MSCI’s broader index of Asia Pacific stocks outside of Japan rose 0.61%, while Japan’s Nikkei 225 was up 1.12%.
Chinese equities were up 0.07% while South Korea’s KOSPI gained 1.05%. Australia’s S & P / ASX 200 reversed losses and added 0.18%.
US stock futures were up 0.18%.
Treasuries extended their rally, pushing 10-year benchmark yields further away from the highest in nearly a year and caused a slight flattening of the yield curve.
Euro Stoxx 50 futures fell 0.03%, German DAX futures rose 0.03%, and Britain’s FTSE futures rose 0.18%, indicating a moderate start to European trading.
Investors are betting that the upcoming Biden administration would increase U.S. distribution of coronavirus vaccines and spend a lot on additional stimulus, which will contribute to a global economic recovery and increased demand for commodities, analysts say.
Hugh Young, Head of Asia Pacific at Aberdeen Standard Investments, said he expects investor interest in Asia seen in the second half of 2020 to be sustained this year.
“The eternal question is overestimation.

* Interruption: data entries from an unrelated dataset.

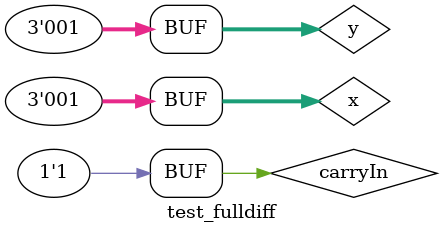
<source format=v>
module Diff (output s, input a, input b, input carryIn);
   wire s0;

   xor XOR1 (s0, a, b);
   xor XOR2 (s, s0, carryIn);

endmodule

module fulldiff (output carryOut, input a, input b, input carryIn);
   wire s1, s2, s3, s4;

   xor XOR3 (s1, b, carryIn);
   not NOT1 (s2, a);
   and AND1 (s3, s1, s2);
   and AND2 (s4, b, carryIn);
   or OR1 (carryOut, s4, s3);

endmodule

module fulldiff1 (output [2:0] s, output carryOut, input [2:0] a, input [2:0] b, input carryIn);
   wire s1, s2;

   Diff DIFF1 (s[0], a[0], b[0], carryIn);
   fulldiff FULL1 (s1, a[0], b[0], carryIn);

   Diff DIFF2 (s[1], a[1], b[1], s1);
   fulldiff FULL2 (s2, a[1], b[1], carryIn);

   Diff DIFF3 (s[2], a[2], b[2], s2);
   fulldiff FULL3 (carryOut, a[2], b[2], carryIn);

endmodule

module test_fulldiff;

   reg [2:0] x;
   reg [2:0] y;
   reg carryIn;
   wire carryOut;
   wire [2:0] diff;

   fulldiff1 FULL (diff, carryOut, x, y, carryIn);

initial begin
   $display("Exemplo0022 - Breno Macena - 462017");
   $display("Test ALUs full diff");

#1 x = 3'b000; y = 3'b000; carryIn = 3'b000;
#1 $monitor("%b - %b - %b = %b %b",x,y,carryIn,carryOut,diff);

#1 x = 3'b000; y = 3'b000; carryIn = 3'b001;
#1 x = 3'b000; y = 3'b001; carryIn = 3'b000;
#1 x = 3'b001; y = 3'b000; carryIn = 3'b000;
#1 x = 3'b000; y = 3'b001; carryIn = 3'b001;
#1 x = 3'b001; y = 3'b001; carryIn = 3'b001;

end
endmodule
</source>
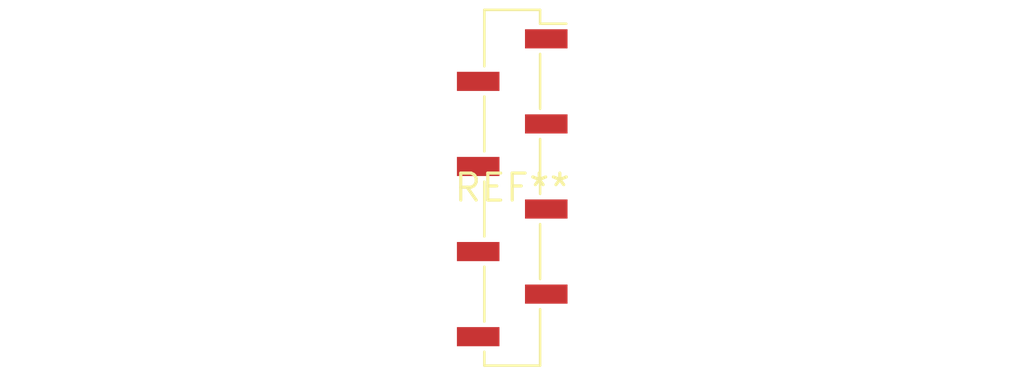
<source format=kicad_pcb>
(kicad_pcb (version 20240108) (generator pcbnew)

  (general
    (thickness 1.6)
  )

  (paper "A4")
  (layers
    (0 "F.Cu" signal)
    (31 "B.Cu" signal)
    (32 "B.Adhes" user "B.Adhesive")
    (33 "F.Adhes" user "F.Adhesive")
    (34 "B.Paste" user)
    (35 "F.Paste" user)
    (36 "B.SilkS" user "B.Silkscreen")
    (37 "F.SilkS" user "F.Silkscreen")
    (38 "B.Mask" user)
    (39 "F.Mask" user)
    (40 "Dwgs.User" user "User.Drawings")
    (41 "Cmts.User" user "User.Comments")
    (42 "Eco1.User" user "User.Eco1")
    (43 "Eco2.User" user "User.Eco2")
    (44 "Edge.Cuts" user)
    (45 "Margin" user)
    (46 "B.CrtYd" user "B.Courtyard")
    (47 "F.CrtYd" user "F.Courtyard")
    (48 "B.Fab" user)
    (49 "F.Fab" user)
    (50 "User.1" user)
    (51 "User.2" user)
    (52 "User.3" user)
    (53 "User.4" user)
    (54 "User.5" user)
    (55 "User.6" user)
    (56 "User.7" user)
    (57 "User.8" user)
    (58 "User.9" user)
  )

  (setup
    (pad_to_mask_clearance 0)
    (pcbplotparams
      (layerselection 0x00010fc_ffffffff)
      (plot_on_all_layers_selection 0x0000000_00000000)
      (disableapertmacros false)
      (usegerberextensions false)
      (usegerberattributes false)
      (usegerberadvancedattributes false)
      (creategerberjobfile false)
      (dashed_line_dash_ratio 12.000000)
      (dashed_line_gap_ratio 3.000000)
      (svgprecision 4)
      (plotframeref false)
      (viasonmask false)
      (mode 1)
      (useauxorigin false)
      (hpglpennumber 1)
      (hpglpenspeed 20)
      (hpglpendiameter 15.000000)
      (dxfpolygonmode false)
      (dxfimperialunits false)
      (dxfusepcbnewfont false)
      (psnegative false)
      (psa4output false)
      (plotreference false)
      (plotvalue false)
      (plotinvisibletext false)
      (sketchpadsonfab false)
      (subtractmaskfromsilk false)
      (outputformat 1)
      (mirror false)
      (drillshape 1)
      (scaleselection 1)
      (outputdirectory "")
    )
  )

  (net 0 "")

  (footprint "PinSocket_1x08_P2.00mm_Vertical_SMD_Pin1Right" (layer "F.Cu") (at 0 0))

)

</source>
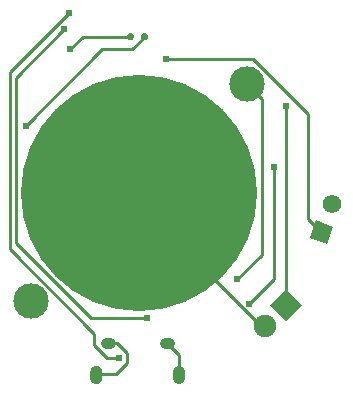
<source format=gbl>
G04 Layer: BottomLayer*
G04 EasyEDA v5.9.42, Tue, 16 Apr 2019 11:47:19 GMT*
G04 d50fdd4d9f664dc78ddcbe030e5111f0*
G04 Gerber Generator version 0.2*
G04 Scale: 100 percent, Rotated: No, Reflected: No *
G04 Dimensions in inches *
G04 leading zeros omitted , absolute positions ,2 integer and 4 decimal *
%FSLAX24Y24*%
%MOIN*%
G90*
G70D02*

%ADD11C,0.009000*%
%ADD12C,0.024000*%
%ADD20C,0.118110*%
%ADD22C,0.074803*%
%ADD24C,0.062000*%
%ADD25C,0.039370*%
%ADD26C,0.037402*%
%ADD27C,0.787400*%

%LPD*%
G54D11*
G01X11496Y2296D02*
G01X11373Y2296D01*
G01X7301Y6369D01*
G01X7301Y6751D01*
G01X10573Y3859D02*
G01X11384Y4673D01*
G01X11384Y9873D01*
G01X10905Y10355D01*
G01X10967Y3051D02*
G01X11794Y3878D01*
G01X11794Y7617D01*
G01X12203Y3003D02*
G01X12203Y9628D01*
G01X7555Y2578D02*
G01X5680Y2578D01*
G01X3203Y5055D01*
G01X3203Y10584D01*
G01X4805Y12186D01*
G01X6642Y1248D02*
G01X6226Y1248D01*
G01X5807Y1667D01*
G01X5807Y2051D01*
G01X2988Y4869D01*
G01X2988Y10769D01*
G01X4967Y12748D01*
G01X8207Y11213D02*
G01X11088Y11213D01*
G01X12932Y9369D01*
G01X12932Y5876D01*
G01X13378Y5430D01*
G01X7007Y11944D02*
G01X5413Y11944D01*
G01X5007Y11538D01*
G01X7480Y11944D02*
G01X7067Y11530D01*
G01X6078Y11530D01*
G01X3517Y8969D01*
G01X5876Y696D02*
G01X6521Y696D01*
G01X6888Y1063D01*
G01X6888Y1409D01*
G01X6563Y1734D01*
G01X6265Y1734D01*
G01X8234Y1734D02*
G01X8628Y1340D01*
G01X8628Y671D01*
G54D27*
G01X7300Y6750D03*
G54D20*
G01X10904Y10354D03*
G01X3695Y3145D03*
G36*
G01X12732Y3003D02*
G01X12203Y2475D01*
G01X11675Y3003D01*
G01X12203Y3532D01*
G01X12732Y3003D01*
G37*
G54D22*
G01X11496Y2296D03*
G36*
G01X7126Y11944D02*
G01X7125Y11930D01*
G01X7121Y11915D01*
G01X7117Y11901D01*
G01X7111Y11888D01*
G01X7105Y11876D01*
G01X7096Y11865D01*
G01X7086Y11855D01*
G01X7075Y11846D01*
G01X7061Y11838D01*
G01X7048Y11834D01*
G01X7036Y11828D01*
G01X7021Y11826D01*
G01X7007Y11826D01*
G01X7007Y11826D01*
G01X6992Y11826D01*
G01X6978Y11828D01*
G01X6965Y11834D01*
G01X6953Y11838D01*
G01X6940Y11846D01*
G01X6928Y11855D01*
G01X6919Y11865D01*
G01X6909Y11876D01*
G01X6903Y11888D01*
G01X6896Y11901D01*
G01X6892Y11915D01*
G01X6890Y11930D01*
G01X6888Y11944D01*
G01X6888Y11944D01*
G01X6890Y11957D01*
G01X6892Y11971D01*
G01X6896Y11986D01*
G01X6903Y11998D01*
G01X6909Y12011D01*
G01X6919Y12021D01*
G01X6928Y12032D01*
G01X6940Y12040D01*
G01X6953Y12048D01*
G01X6965Y12053D01*
G01X6978Y12059D01*
G01X6992Y12061D01*
G01X7007Y12061D01*
G01X7007Y12061D01*
G01X7021Y12061D01*
G01X7036Y12059D01*
G01X7048Y12053D01*
G01X7061Y12048D01*
G01X7075Y12040D01*
G01X7086Y12032D01*
G01X7096Y12021D01*
G01X7105Y12011D01*
G01X7111Y11998D01*
G01X7117Y11986D01*
G01X7121Y11971D01*
G01X7125Y11957D01*
G01X7126Y11944D01*
G01X7126Y11944D01*
G37*
G36*
G01X7598Y11944D02*
G01X7596Y11930D01*
G01X7594Y11915D01*
G01X7590Y11901D01*
G01X7584Y11888D01*
G01X7576Y11876D01*
G01X7567Y11865D01*
G01X7557Y11855D01*
G01X7546Y11846D01*
G01X7534Y11838D01*
G01X7521Y11834D01*
G01X7507Y11828D01*
G01X7494Y11826D01*
G01X7480Y11826D01*
G01X7480Y11826D01*
G01X7465Y11826D01*
G01X7451Y11828D01*
G01X7438Y11834D01*
G01X7425Y11838D01*
G01X7413Y11846D01*
G01X7401Y11855D01*
G01X7392Y11865D01*
G01X7382Y11876D01*
G01X7375Y11888D01*
G01X7369Y11901D01*
G01X7365Y11915D01*
G01X7363Y11930D01*
G01X7361Y11944D01*
G01X7361Y11944D01*
G01X7363Y11957D01*
G01X7365Y11971D01*
G01X7369Y11986D01*
G01X7375Y11998D01*
G01X7382Y12011D01*
G01X7392Y12021D01*
G01X7401Y12032D01*
G01X7413Y12040D01*
G01X7425Y12048D01*
G01X7438Y12053D01*
G01X7451Y12059D01*
G01X7465Y12061D01*
G01X7480Y12061D01*
G01X7480Y12061D01*
G01X7494Y12061D01*
G01X7507Y12059D01*
G01X7521Y12053D01*
G01X7534Y12048D01*
G01X7546Y12040D01*
G01X7557Y12032D01*
G01X7567Y12021D01*
G01X7576Y12011D01*
G01X7584Y11998D01*
G01X7590Y11986D01*
G01X7594Y11971D01*
G01X7596Y11957D01*
G01X7598Y11944D01*
G01X7598Y11944D01*
G37*
G36*
G01X5867Y365D02*
G01X5857Y365D01*
G01X5848Y367D01*
G01X5838Y369D01*
G01X5828Y371D01*
G01X5819Y373D01*
G01X5809Y376D01*
G01X5800Y378D01*
G01X5790Y382D01*
G01X5782Y386D01*
G01X5773Y392D01*
G01X5765Y396D01*
G01X5757Y403D01*
G01X5748Y409D01*
G01X5742Y415D01*
G01X5734Y421D01*
G01X5728Y428D01*
G01X5721Y436D01*
G01X5715Y444D01*
G01X5709Y451D01*
G01X5703Y459D01*
G01X5698Y467D01*
G01X5694Y476D01*
G01X5690Y486D01*
G01X5686Y494D01*
G01X5684Y505D01*
G01X5680Y513D01*
G01X5678Y523D01*
G01X5676Y532D01*
G01X5676Y542D01*
G01X5675Y553D01*
G01X5675Y563D01*
G01X5675Y778D01*
G01X5675Y788D01*
G01X5676Y798D01*
G01X5676Y807D01*
G01X5678Y817D01*
G01X5680Y828D01*
G01X5684Y836D01*
G01X5686Y846D01*
G01X5690Y855D01*
G01X5694Y865D01*
G01X5698Y873D01*
G01X5703Y882D01*
G01X5709Y890D01*
G01X5715Y898D01*
G01X5721Y905D01*
G01X5728Y913D01*
G01X5734Y919D01*
G01X5742Y926D01*
G01X5748Y932D01*
G01X5757Y938D01*
G01X5765Y944D01*
G01X5773Y950D01*
G01X5782Y953D01*
G01X5790Y959D01*
G01X5800Y961D01*
G01X5809Y965D01*
G01X5819Y969D01*
G01X5828Y971D01*
G01X5838Y973D01*
G01X5848Y973D01*
G01X5857Y975D01*
G01X5867Y976D01*
G01X5876Y976D01*
G01X5886Y975D01*
G01X5896Y973D01*
G01X5905Y973D01*
G01X5915Y971D01*
G01X5925Y969D01*
G01X5934Y965D01*
G01X5944Y961D01*
G01X5953Y959D01*
G01X5961Y953D01*
G01X5969Y950D01*
G01X5978Y944D01*
G01X5986Y938D01*
G01X5994Y932D01*
G01X6001Y926D01*
G01X6009Y919D01*
G01X6015Y913D01*
G01X6023Y905D01*
G01X6028Y898D01*
G01X6034Y890D01*
G01X6040Y882D01*
G01X6044Y873D01*
G01X6048Y865D01*
G01X6053Y855D01*
G01X6057Y846D01*
G01X6059Y836D01*
G01X6063Y828D01*
G01X6065Y817D01*
G01X6067Y807D01*
G01X6067Y798D01*
G01X6069Y788D01*
G01X6069Y778D01*
G01X6069Y563D01*
G01X6069Y553D01*
G01X6067Y542D01*
G01X6067Y532D01*
G01X6065Y523D01*
G01X6063Y513D01*
G01X6059Y505D01*
G01X6057Y494D01*
G01X6053Y486D01*
G01X6048Y476D01*
G01X6044Y467D01*
G01X6040Y459D01*
G01X6034Y451D01*
G01X6028Y444D01*
G01X6023Y436D01*
G01X6015Y428D01*
G01X6009Y421D01*
G01X6001Y415D01*
G01X5994Y409D01*
G01X5986Y403D01*
G01X5978Y396D01*
G01X5969Y392D01*
G01X5961Y386D01*
G01X5953Y382D01*
G01X5944Y378D01*
G01X5934Y376D01*
G01X5925Y373D01*
G01X5915Y371D01*
G01X5905Y369D01*
G01X5896Y367D01*
G01X5886Y365D01*
G01X5876Y365D01*
G01X5867Y365D01*
G37*
G36*
G01X13193Y5827D02*
G01X13776Y5615D01*
G01X13564Y5032D01*
G01X12981Y5244D01*
G01X13193Y5827D01*
G37*
G54D24*
G01X13721Y6369D03*
G54D12*
G01X10573Y3859D03*
G01X11794Y7617D03*
G01X10967Y3051D03*
G01X12203Y9628D03*
G01X7555Y2578D03*
G01X4805Y12186D03*
G01X4967Y12748D03*
G01X6642Y1248D03*
G01X8207Y11213D03*
G01X5007Y11538D03*
G01X3517Y8969D03*
G54D25*
G01X8628Y779D02*
G01X8628Y562D01*
G54D26*
G01X8175Y1733D02*
G01X8293Y1733D01*
G01X6206Y1733D02*
G01X6324Y1733D01*
M00*
M02*

</source>
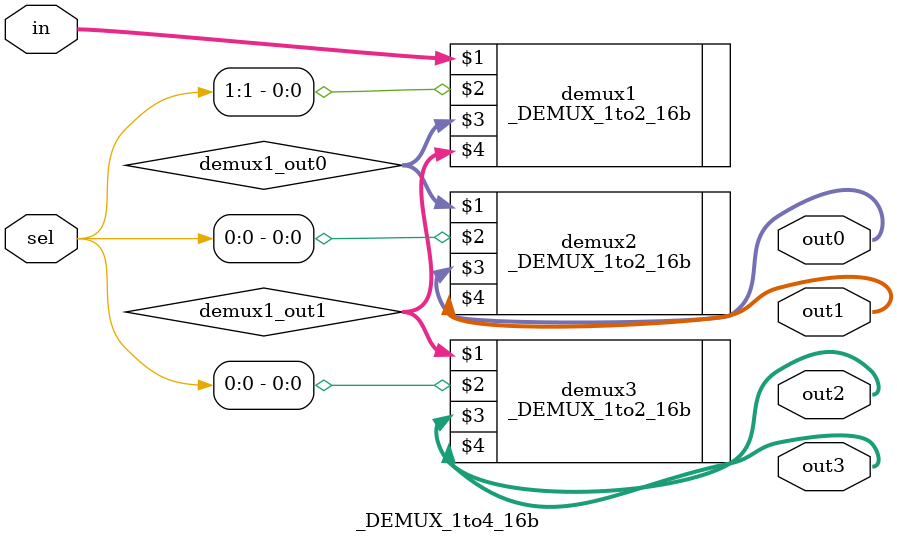
<source format=v>
`timescale 1ns / 1ps


module _DEMUX_1to4_16b(
    input [15:0] in,
    input [1:0] sel,
    output [15:0] out0,
    output [15:0] out1,
    output [15:0] out2,
    output [15:0] out3
    );

    wire [15:0] demux1_out0, demux1_out1;

    _DEMUX_1to2_16b demux1(in, sel[1], demux1_out0, demux1_out1);
    
    _DEMUX_1to2_16b demux2(demux1_out0, sel[0], out0, out1);
    _DEMUX_1to2_16b demux3(demux1_out1, sel[0], out2, out3);

endmodule


</source>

The Asian markets have done very well, which is a bit frustrating, but certainly the quality is in Asia, the momentum is in Asia, so it looks to be a stable year and a good year for Asia, “said Young. in a panel at Reuters Next conference.
On Wall Street, stocks fluctuated almost unchanged for the session not far off from record. The Dow was up 0.19%, the S&P 500 was up 0.04%, and the Nasdaq Composite was up 0.28%.
US West Texas Intermediate (WTI) rose 1.13% to $ 53.81 a barrel, hitting a high since February after a larger-than-expected decline in US crude oil inventories. Brent crude is up 1.27% to $ 57.30. [API/S]
Oil prices were also sustained after Saudi Arabia said it wanted to cut production by one million more barrels per day in February and March.
Some investors were monitoring developments in Washington after at least three Republicans said they would join the Democrats in a vote scheduled for Wednesday to impeach President Donald Trump for the recent riots on the US Capitol.
With seven days remaining in his term, Trump faces impeachment on charges of inciting insurgency in a speech to his followers last week before hundreds of them stormed the Capitol, leaving five dead. Trump says his speech was appropriate.
An impeachment process could proceed even after Trump leaves office on January 20, but analysts say they don’t expect further political turmoil in Washington to affect markets.
“The markets since the election have been quite strong because the uncertainty factor has been removed,” said Peter Essele, head of portfolio management at Boston’s Commonwealth Financial Network.
Yields on 10-year benchmark US government debt fell to 1.1240% on Wednesday, down from an almost one-year high of 1.1870% reached in the previous session after a well-received auction of new 10-year banknotes.
The yield curve, which had peaked since May 2017 based on expectations of strong fiscal stimulus under a new Democratic administration, narrowed slightly to 97.5 basis points.
The dollar fueled losses Wednesday as falling US yields stifled its recent rebound.
Against the yen, the greenback fell 0.12% to 103.65. The dollar also fell to $ 1.3683 against the British pound.
Safe haven spot gold added 0.2% to $ 1,860.13 per ounce.